The chemical activity of the HIV-1 protease depends on two residues in the active site, Asp25 and Asp25’, one from each copy of the homodimer. Darunavir interacts with these catalytic aspartates and the backbone of the active site through hydrogen bonds, specifically binding to residues Asp25, Asp25’, Asp 29, Asp 30, Asp 30’, and Gly 27 (Figure 3). This interaction prevents viral replication, as it competitively inhibits the viral polypeptides from gaining access to the active site and strongly binds to the enzymatic portions of this protein.

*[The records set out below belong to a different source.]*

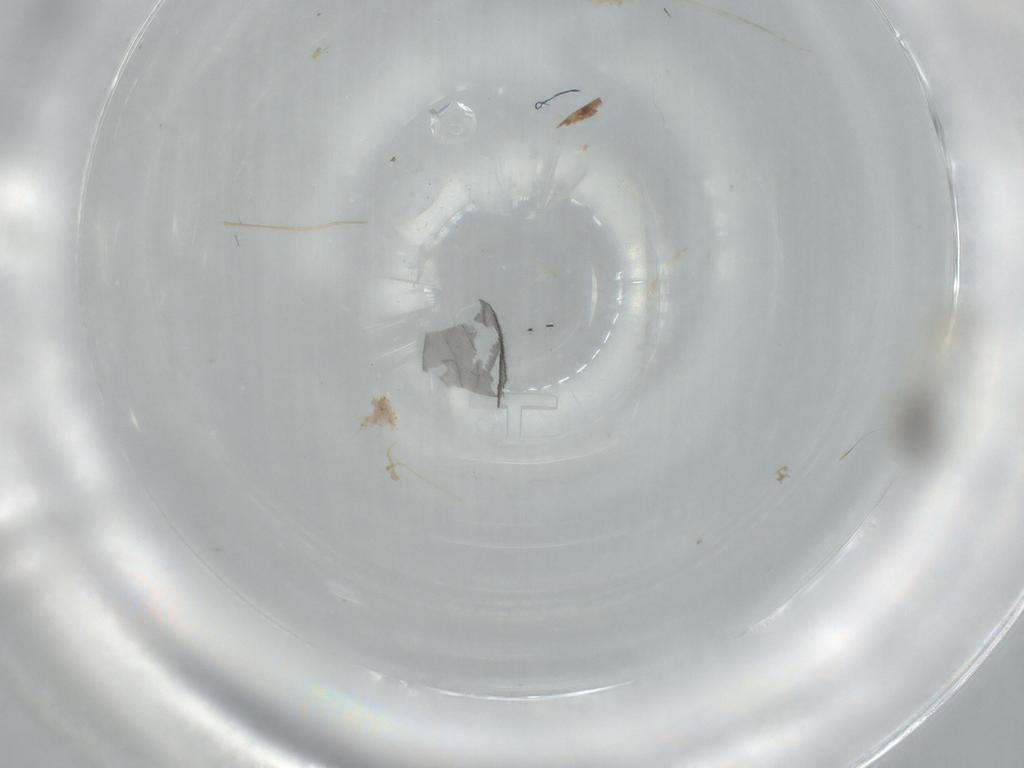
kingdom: Animalia
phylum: Arthropoda
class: Insecta
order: Diptera
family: Cecidomyiidae
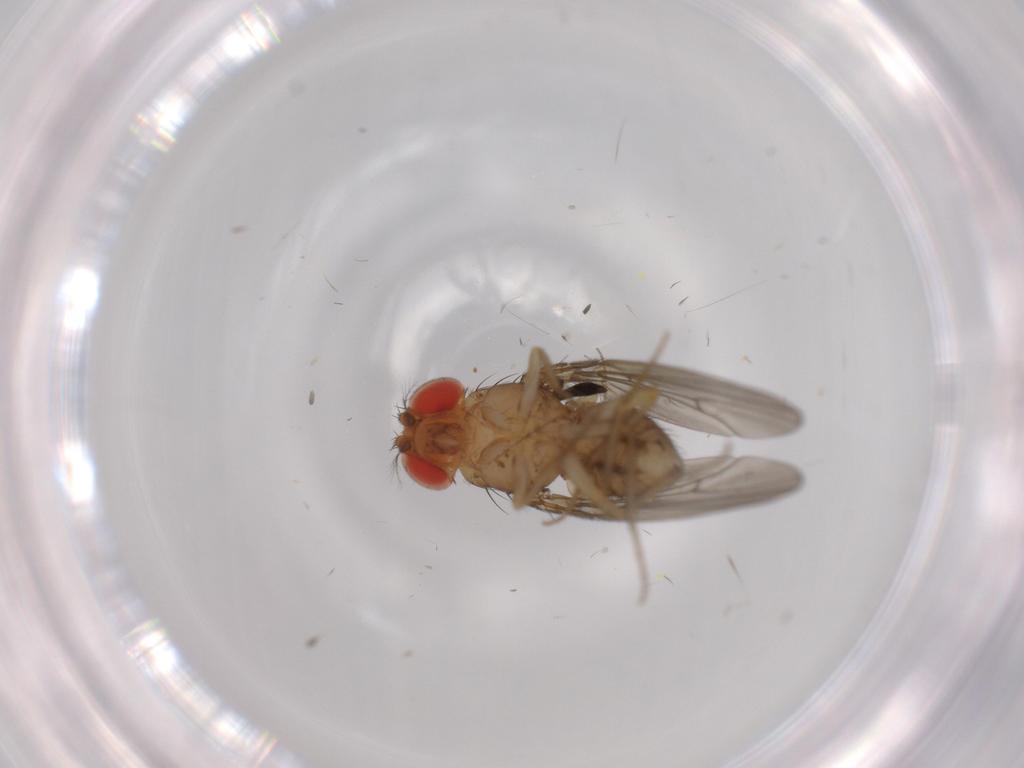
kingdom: Animalia
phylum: Arthropoda
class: Insecta
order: Diptera
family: Drosophilidae
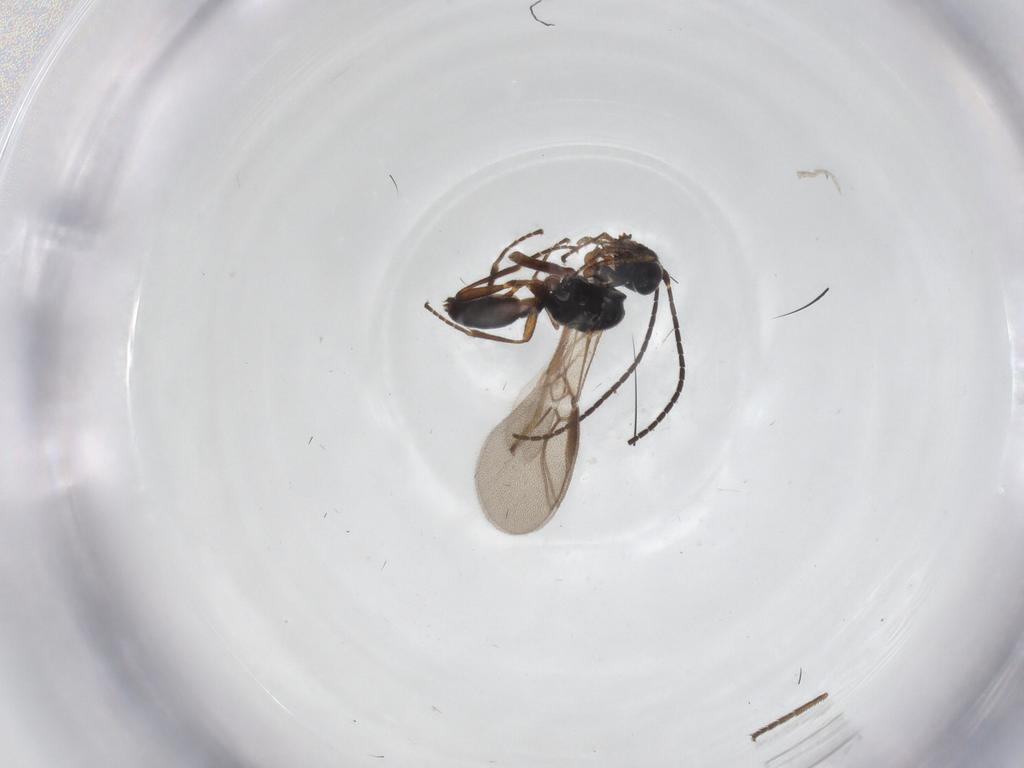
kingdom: Animalia
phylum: Arthropoda
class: Insecta
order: Hymenoptera
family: Braconidae
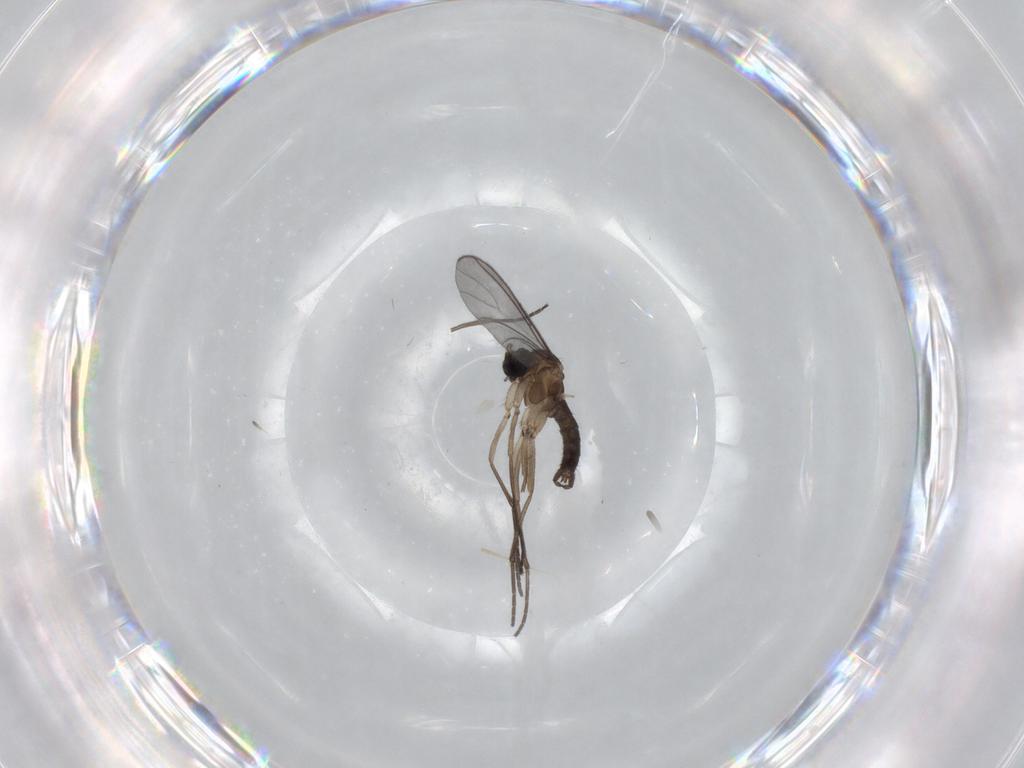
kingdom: Animalia
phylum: Arthropoda
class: Insecta
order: Diptera
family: Sciaridae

In the US and UK, healthcare costs were estimated to be lower with boosted darunavir than with investigator-selected control protease inhibitors in treatment-experienced patients.
The development of first-generation clinical inhibitors was founded on creating more protease-ligand interactions through hydrogen bonding and hydrophobic interactions. The first HIV protease inhibitor approved by the FDA was saquinavir, which was designed to target wild-type HIV-1 protease. However, this inhibitor is no longer effective due to resistance-causing mutations on the HIV-1 protease structure. The HIV genome has high plasticity, so has been able to become resistant to multiple HIV-1 protease inhibitors. Since saquinavir, the FDA has approved several PIs, including darunavir. Darunavir was granted approval by the FDA on June 23, 2006, and is one of the most recently developed protease inhibitors approved for treatment of HIV.